* [Text segment]
Saturday, July 31, 2010

Dangerous Hygeine...Or Adding Insult To Injury

"I really need to clean the floor in here." I giggled as it dawned on me that I must be crack-brained. Who critiques the cleanliness of their bathroom floor as they lay on it, incapacitated and suffering excruciating pain? My laughing leads me to hurt more, but Nurse Betty finds the whole scene quite funny as well, and so she starts to giggle. And I giggle again, and start to cry because I'm in such pain. It was this whole mess of giggles and pain, giggles and pain. She tells me to stop, but try as I might, I can't. And so I continue, and cry, and she laughs because the whole scene is quite hilarious.

Her BFF is on the floor, can't move, and yet she's bellyaching that the floor could be a tad more clean. Leave it to me.

I guess I should back up 20, no 25, minutes and get you up to speed on the whole scene.

It was a beautiful Saturday morning just one week ago. Yes, birds were chirping and the sun was shining and big puffy white clouds with happy faces were in the sky...or some shit like that. I was sitting on my couch, coffee cup in hand, watching HGTV and the Food Network. Princess was at her dad's, so I didn't have any 11 year old voice in my ear asking me what we were going to do that day or bugging me about any other 11 year old problem she could generate to take my attention away from the TV and place it on her. I was finally starting to feel better after a brief bout of a stress-related illness and thought it was best to get back on the working out wagon of doom. Here's where the suspenseful music would begin to play in the movie of my life, warning of the impending danger. Da dum, da dum, da dum.... (Who would play me? Maybe someone fabulous like Drew Barrymore? Of course she does have that whole stroke-victim mannerism in the way she talks and I don't, so maybe not. I do look similar to Tiffany Amber-Theissen, but the entire time I watched the movie, I'd be thinking "Why is Kelley Kapowski playing me? Shouldn't she be worried if Zack and Slater are going to be getting into trouble with Mr. Belding?")

* [Supplied records]
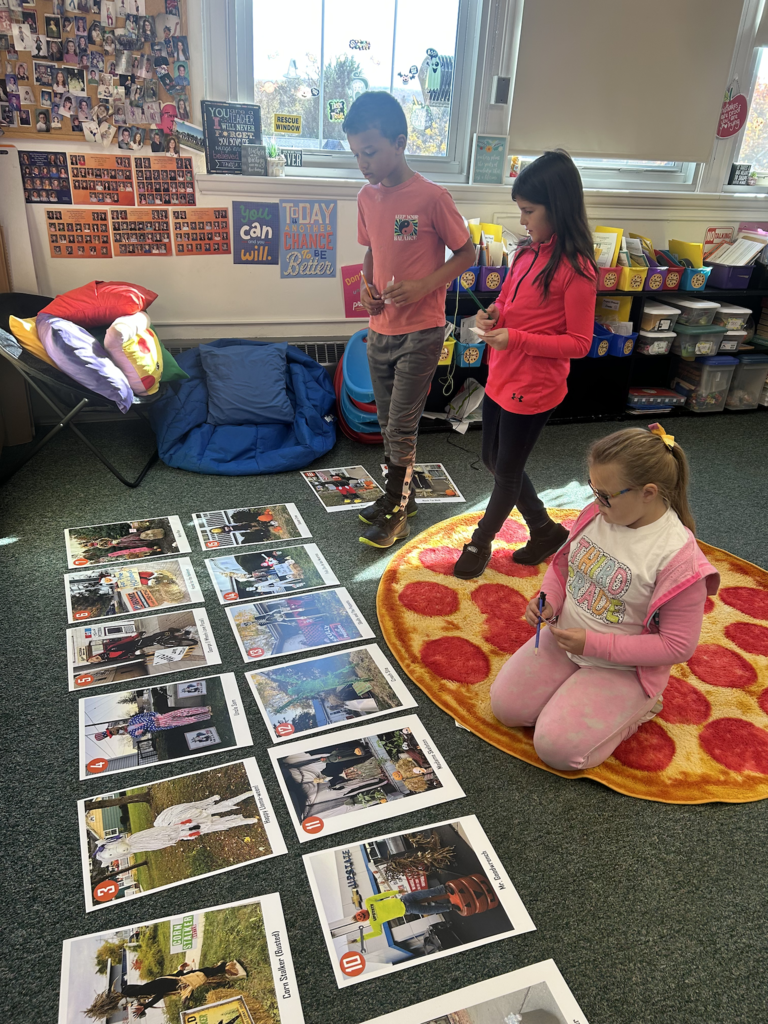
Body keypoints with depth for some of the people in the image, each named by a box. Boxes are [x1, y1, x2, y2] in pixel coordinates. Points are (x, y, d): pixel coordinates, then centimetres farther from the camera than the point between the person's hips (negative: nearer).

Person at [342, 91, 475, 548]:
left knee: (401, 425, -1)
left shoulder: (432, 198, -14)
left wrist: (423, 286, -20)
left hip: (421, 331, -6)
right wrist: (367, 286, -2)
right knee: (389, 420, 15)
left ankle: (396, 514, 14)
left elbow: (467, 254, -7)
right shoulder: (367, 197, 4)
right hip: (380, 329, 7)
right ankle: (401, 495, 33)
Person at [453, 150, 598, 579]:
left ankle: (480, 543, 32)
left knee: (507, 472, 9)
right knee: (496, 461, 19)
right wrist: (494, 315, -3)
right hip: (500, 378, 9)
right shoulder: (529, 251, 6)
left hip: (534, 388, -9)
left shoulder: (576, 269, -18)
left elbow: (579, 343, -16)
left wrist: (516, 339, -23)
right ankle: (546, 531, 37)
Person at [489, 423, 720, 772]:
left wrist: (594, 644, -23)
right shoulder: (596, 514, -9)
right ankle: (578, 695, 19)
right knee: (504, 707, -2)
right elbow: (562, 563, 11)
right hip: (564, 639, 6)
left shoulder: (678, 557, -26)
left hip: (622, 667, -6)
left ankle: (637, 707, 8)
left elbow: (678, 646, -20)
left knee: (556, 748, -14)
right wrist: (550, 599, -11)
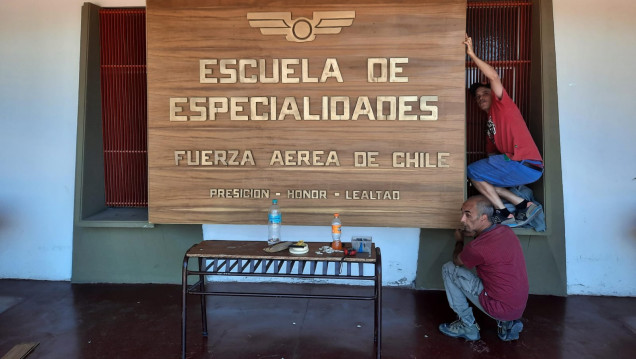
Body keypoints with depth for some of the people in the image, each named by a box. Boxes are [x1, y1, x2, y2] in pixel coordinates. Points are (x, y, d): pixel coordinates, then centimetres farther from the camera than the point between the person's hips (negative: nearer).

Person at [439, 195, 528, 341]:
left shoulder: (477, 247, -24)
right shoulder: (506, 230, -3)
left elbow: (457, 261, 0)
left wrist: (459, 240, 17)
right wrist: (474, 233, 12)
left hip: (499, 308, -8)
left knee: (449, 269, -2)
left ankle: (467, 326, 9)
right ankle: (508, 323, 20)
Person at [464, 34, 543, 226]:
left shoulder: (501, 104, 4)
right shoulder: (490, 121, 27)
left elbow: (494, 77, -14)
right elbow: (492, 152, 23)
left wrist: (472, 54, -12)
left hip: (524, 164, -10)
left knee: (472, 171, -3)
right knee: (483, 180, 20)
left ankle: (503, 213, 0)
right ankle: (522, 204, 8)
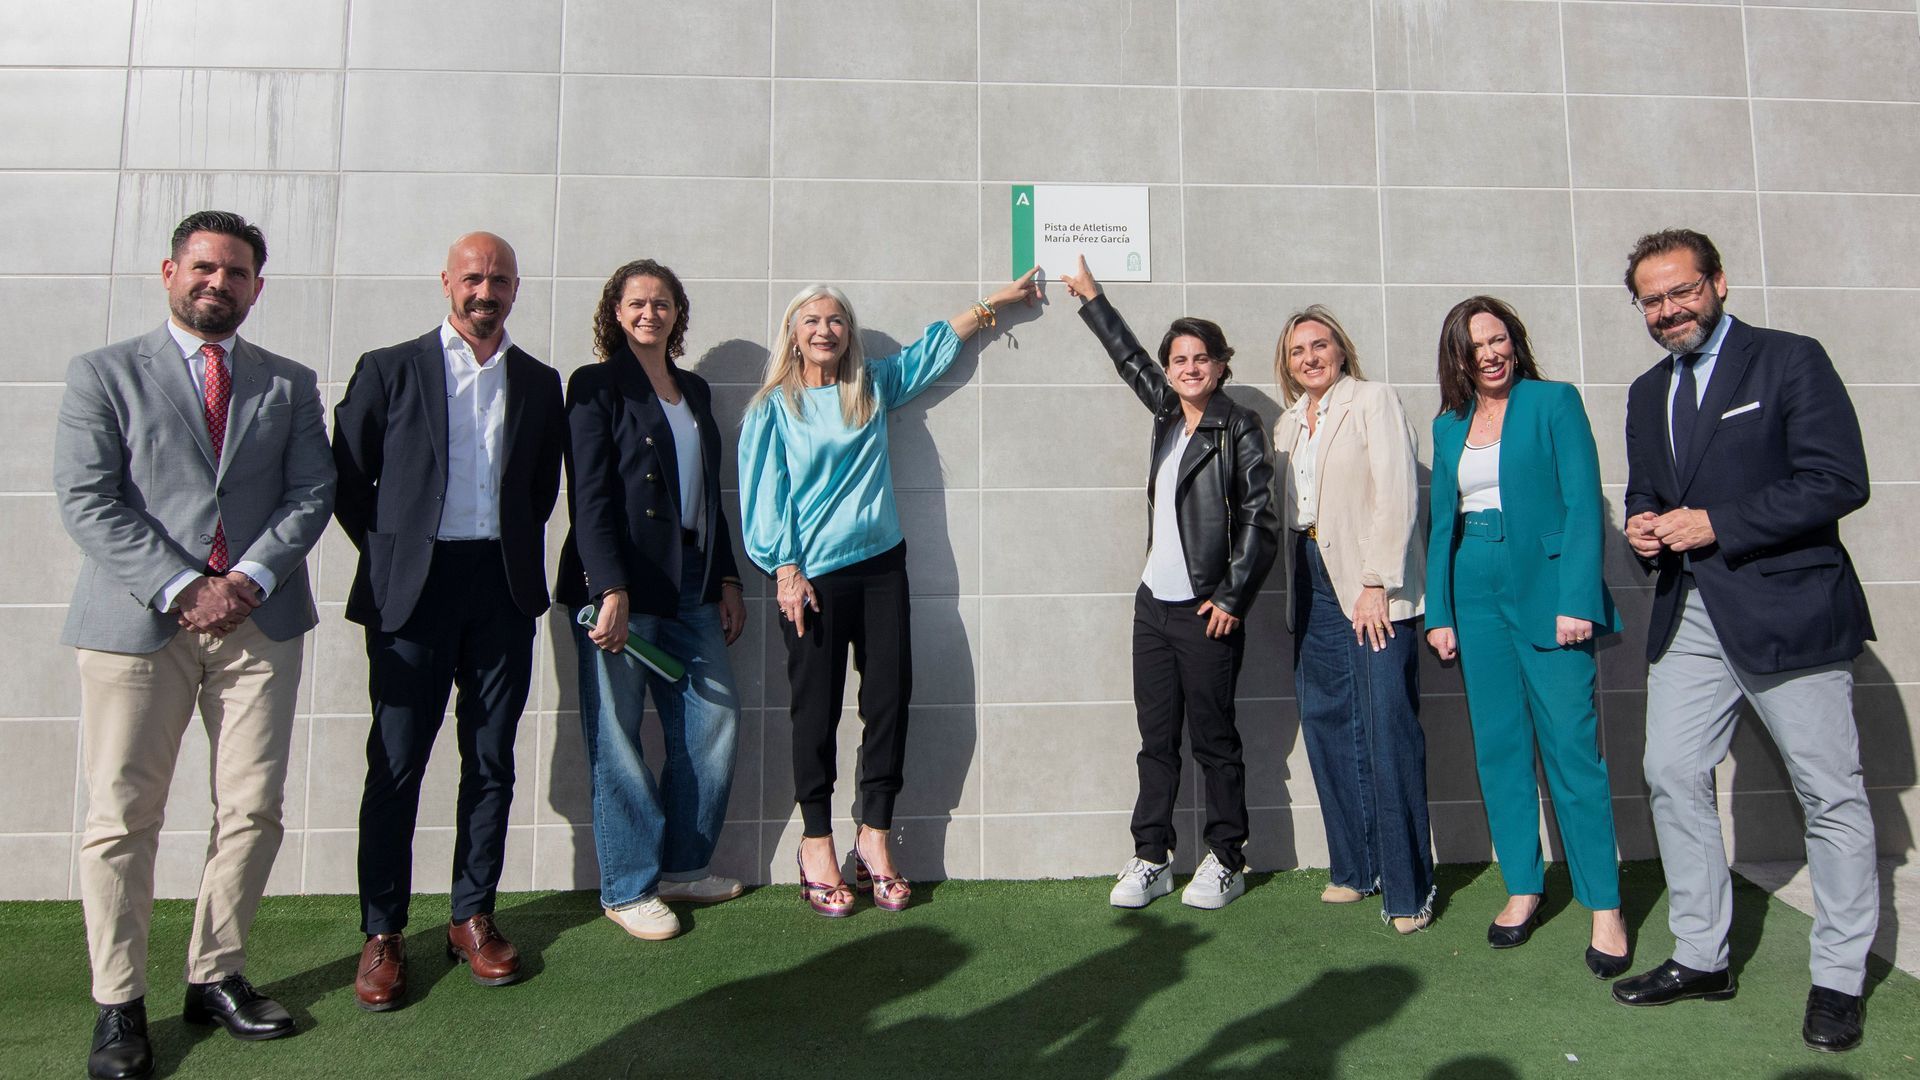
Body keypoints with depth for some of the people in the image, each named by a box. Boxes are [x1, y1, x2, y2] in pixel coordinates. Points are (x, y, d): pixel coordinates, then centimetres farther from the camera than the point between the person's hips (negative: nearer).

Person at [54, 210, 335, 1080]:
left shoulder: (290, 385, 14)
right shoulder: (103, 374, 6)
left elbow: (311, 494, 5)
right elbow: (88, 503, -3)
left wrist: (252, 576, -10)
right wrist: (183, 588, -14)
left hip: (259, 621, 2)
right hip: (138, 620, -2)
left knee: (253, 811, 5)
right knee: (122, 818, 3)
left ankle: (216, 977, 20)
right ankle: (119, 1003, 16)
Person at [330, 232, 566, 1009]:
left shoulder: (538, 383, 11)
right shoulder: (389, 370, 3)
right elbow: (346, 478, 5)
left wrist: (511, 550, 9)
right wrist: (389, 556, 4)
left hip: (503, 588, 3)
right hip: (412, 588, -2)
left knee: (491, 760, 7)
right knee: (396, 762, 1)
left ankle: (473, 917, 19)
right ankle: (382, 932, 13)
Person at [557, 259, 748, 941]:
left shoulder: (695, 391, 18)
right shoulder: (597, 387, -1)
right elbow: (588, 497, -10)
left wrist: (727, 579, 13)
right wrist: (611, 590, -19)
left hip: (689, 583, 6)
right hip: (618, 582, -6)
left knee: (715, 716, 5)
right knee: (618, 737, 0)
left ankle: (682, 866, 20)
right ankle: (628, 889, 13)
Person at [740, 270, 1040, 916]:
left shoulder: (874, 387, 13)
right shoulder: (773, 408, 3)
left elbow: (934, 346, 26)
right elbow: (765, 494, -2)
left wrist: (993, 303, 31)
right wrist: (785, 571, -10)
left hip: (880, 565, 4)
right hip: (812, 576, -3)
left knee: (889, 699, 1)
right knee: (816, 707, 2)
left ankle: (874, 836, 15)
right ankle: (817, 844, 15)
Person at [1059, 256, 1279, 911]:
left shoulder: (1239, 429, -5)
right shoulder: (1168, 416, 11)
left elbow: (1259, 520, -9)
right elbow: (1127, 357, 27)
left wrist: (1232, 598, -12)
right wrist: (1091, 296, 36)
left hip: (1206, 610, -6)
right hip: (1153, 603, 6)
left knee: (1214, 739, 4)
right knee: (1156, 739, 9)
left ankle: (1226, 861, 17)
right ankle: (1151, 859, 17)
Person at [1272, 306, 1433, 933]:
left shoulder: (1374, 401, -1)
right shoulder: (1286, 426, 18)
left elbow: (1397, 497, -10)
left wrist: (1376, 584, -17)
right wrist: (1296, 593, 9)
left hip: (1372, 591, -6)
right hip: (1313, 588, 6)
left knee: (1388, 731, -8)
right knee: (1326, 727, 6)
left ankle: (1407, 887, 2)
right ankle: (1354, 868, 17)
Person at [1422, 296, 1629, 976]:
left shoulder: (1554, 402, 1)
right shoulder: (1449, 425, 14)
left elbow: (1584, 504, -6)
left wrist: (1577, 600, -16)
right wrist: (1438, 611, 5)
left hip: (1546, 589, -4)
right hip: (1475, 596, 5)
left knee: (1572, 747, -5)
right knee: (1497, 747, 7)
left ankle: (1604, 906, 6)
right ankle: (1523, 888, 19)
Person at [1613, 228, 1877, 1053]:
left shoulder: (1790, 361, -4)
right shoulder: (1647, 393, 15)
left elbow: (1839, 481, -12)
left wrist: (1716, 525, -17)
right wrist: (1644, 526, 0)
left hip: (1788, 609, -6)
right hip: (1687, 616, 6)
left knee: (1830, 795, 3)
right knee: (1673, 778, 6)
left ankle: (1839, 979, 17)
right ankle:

* [Exercise instructions]
1. Answer these questions about the bathroom-floor post, one answer per line:
(a) Which two channels was the writer watching from the couch?
(b) Where was Princess that morning?
(c) Which actress does the writer say they look similar to?
2. Reproduce word for word the stretch of the bathroom-floor post from "Dangerous Hygeine...Or Adding" through "is quite hilarious.".
These data have nothing to do with the text.

* [Written answers]
1.
(a) HGTV and the Food Network
(b) At her dad's
(c) Tiffany Amber-Theissen

2.
Dangerous Hygeine...Or Adding Insult To Injury

"I really need to clean the floor in here." I giggled as it dawned on me that I must be crack-brained. Who critiques the cleanliness of their bathroom floor as they lay on it, incapacitated and suffering excruciating pain? My laughing leads me to hurt more, but Nurse Betty finds the whole scene quite funny as well, and so she starts to giggle. And I giggle again, and start to cry because I'm in such pain. It was this whole mess of giggles and pain, giggles and pain. She tells me to stop, but try as I might, I can't. And so I continue, and cry, and she laughs because the whole scene is quite hilarious.